• What needs to be done: Reproduce the data below verbatim, starting at its first line and ending with the line that contains "O secretário de Segurança e".

*-*-*

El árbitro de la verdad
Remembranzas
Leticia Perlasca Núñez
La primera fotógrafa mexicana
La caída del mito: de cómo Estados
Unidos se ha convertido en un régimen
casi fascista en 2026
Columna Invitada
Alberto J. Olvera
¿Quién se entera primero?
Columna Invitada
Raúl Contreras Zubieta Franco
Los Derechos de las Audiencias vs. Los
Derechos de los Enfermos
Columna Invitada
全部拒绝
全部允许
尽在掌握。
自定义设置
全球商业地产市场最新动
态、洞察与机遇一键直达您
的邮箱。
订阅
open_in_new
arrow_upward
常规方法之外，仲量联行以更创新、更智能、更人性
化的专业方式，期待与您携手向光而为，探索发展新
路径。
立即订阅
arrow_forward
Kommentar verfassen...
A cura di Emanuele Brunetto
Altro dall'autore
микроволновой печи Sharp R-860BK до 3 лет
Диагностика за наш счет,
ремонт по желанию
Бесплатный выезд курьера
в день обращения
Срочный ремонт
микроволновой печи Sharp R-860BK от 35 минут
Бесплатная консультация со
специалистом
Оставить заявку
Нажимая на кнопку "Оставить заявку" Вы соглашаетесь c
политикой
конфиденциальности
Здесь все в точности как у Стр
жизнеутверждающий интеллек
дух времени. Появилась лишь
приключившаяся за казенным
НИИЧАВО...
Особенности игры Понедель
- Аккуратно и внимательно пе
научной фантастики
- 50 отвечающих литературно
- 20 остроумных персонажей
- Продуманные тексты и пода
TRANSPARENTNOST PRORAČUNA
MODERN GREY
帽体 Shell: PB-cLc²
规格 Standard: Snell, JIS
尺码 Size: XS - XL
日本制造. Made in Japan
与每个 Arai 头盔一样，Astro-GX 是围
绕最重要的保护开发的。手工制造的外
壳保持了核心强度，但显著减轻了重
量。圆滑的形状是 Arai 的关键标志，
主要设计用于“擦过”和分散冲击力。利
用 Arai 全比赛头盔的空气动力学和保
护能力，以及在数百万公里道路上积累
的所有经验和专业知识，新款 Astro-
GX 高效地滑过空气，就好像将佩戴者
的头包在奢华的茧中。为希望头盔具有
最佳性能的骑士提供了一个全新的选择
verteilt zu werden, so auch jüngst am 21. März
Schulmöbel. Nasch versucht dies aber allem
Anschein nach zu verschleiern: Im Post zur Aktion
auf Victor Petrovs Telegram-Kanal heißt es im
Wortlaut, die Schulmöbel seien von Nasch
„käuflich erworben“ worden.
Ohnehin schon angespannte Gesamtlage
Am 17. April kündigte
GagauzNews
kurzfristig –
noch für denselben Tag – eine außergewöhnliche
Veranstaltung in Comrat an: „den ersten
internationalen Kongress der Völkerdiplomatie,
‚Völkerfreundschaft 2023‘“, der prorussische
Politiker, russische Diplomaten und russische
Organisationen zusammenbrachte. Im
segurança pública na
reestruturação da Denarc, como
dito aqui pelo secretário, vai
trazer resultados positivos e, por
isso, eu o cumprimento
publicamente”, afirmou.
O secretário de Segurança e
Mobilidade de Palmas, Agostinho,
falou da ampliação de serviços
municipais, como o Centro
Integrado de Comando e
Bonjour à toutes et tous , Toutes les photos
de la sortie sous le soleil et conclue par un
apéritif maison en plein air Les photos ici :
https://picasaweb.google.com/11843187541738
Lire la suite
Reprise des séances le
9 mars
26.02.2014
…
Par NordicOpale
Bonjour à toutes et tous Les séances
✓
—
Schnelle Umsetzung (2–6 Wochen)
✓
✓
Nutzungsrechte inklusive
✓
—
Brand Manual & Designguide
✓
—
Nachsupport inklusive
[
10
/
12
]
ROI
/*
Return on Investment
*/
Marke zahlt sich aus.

*-*-*

• Response below:
El árbitro de la verdad
Remembranzas
Leticia Perlasca Núñez
La primera fotógrafa mexicana
La caída del mito: de cómo Estados
Unidos se ha convertido en un régimen
casi fascista en 2026
Columna Invitada
Alberto J. Olvera
¿Quién se entera primero?
Columna Invitada
Raúl Contreras Zubieta Franco
Los Derechos de las Audiencias vs. Los
Derechos de los Enfermos
Columna Invitada
全部拒绝
全部允许
尽在掌握。
自定义设置
全球商业地产市场最新动
态、洞察与机遇一键直达您
的邮箱。
订阅
open_in_new
arrow_upward
常规方法之外，仲量联行以更创新、更智能、更人性
化的专业方式，期待与您携手向光而为，探索发展新
路径。
立即订阅
arrow_forward
Kommentar verfassen...
A cura di Emanuele Brunetto
Altro dall'autore
микроволновой печи Sharp R-860BK до 3 лет
Диагностика за наш счет,
ремонт по желанию
Бесплатный выезд курьера
в день обращения
Срочный ремонт
микроволновой печи Sharp R-860BK от 35 минут
Бесплатная консультация со
специалистом
Оставить заявку
Нажимая на кнопку "Оставить заявку" Вы соглашаетесь c
политикой
конфиденциальности
Здесь все в точности как у Стр
жизнеутверждающий интеллек
дух времени. Появилась лишь
приключившаяся за казенным
НИИЧАВО...
Особенности игры Понедель
- Аккуратно и внимательно пе
научной фантастики
- 50 отвечающих литературно
- 20 остроумных персонажей
- Продуманные тексты и пода
TRANSPARENTNOST PRORAČUNA
MODERN GREY
帽体 Shell: PB-cLc²
规格 Standard: Snell, JIS
尺码 Size: XS - XL
日本制造. Made in Japan
与每个 Arai 头盔一样，Astro-GX 是围
绕最重要的保护开发的。手工制造的外
壳保持了核心强度，但显著减轻了重
量。圆滑的形状是 Arai 的关键标志，
主要设计用于“擦过”和分散冲击力。利
用 Arai 全比赛头盔的空气动力学和保
护能力，以及在数百万公里道路上积累
的所有经验和专业知识，新款 Astro-
GX 高效地滑过空气，就好像将佩戴者
的头包在奢华的茧中。为希望头盔具有
最佳性能的骑士提供了一个全新的选择
verteilt zu werden, so auch jüngst am 21. März
Schulmöbel. Nasch versucht dies aber allem
Anschein nach zu verschleiern: Im Post zur Aktion
auf Victor Petrovs Telegram-Kanal heißt es im
Wortlaut, die Schulmöbel seien von Nasch
„käuflich erworben“ worden.
Ohnehin schon angespannte Gesamtlage
Am 17. April kündigte
GagauzNews
kurzfristig –
noch für denselben Tag – eine außergewöhnliche
Veranstaltung in Comrat an: „den ersten
internationalen Kongress der Völkerdiplomatie,
‚Völkerfreundschaft 2023‘“, der prorussische
Politiker, russische Diplomaten und russische
Organisationen zusammenbrachte. Im
segurança pública na
reestruturação da Denarc, como
dito aqui pelo secretário, vai
trazer resultados positivos e, por
isso, eu o cumprimento
publicamente”, afirmou.
O secretário de Segurança e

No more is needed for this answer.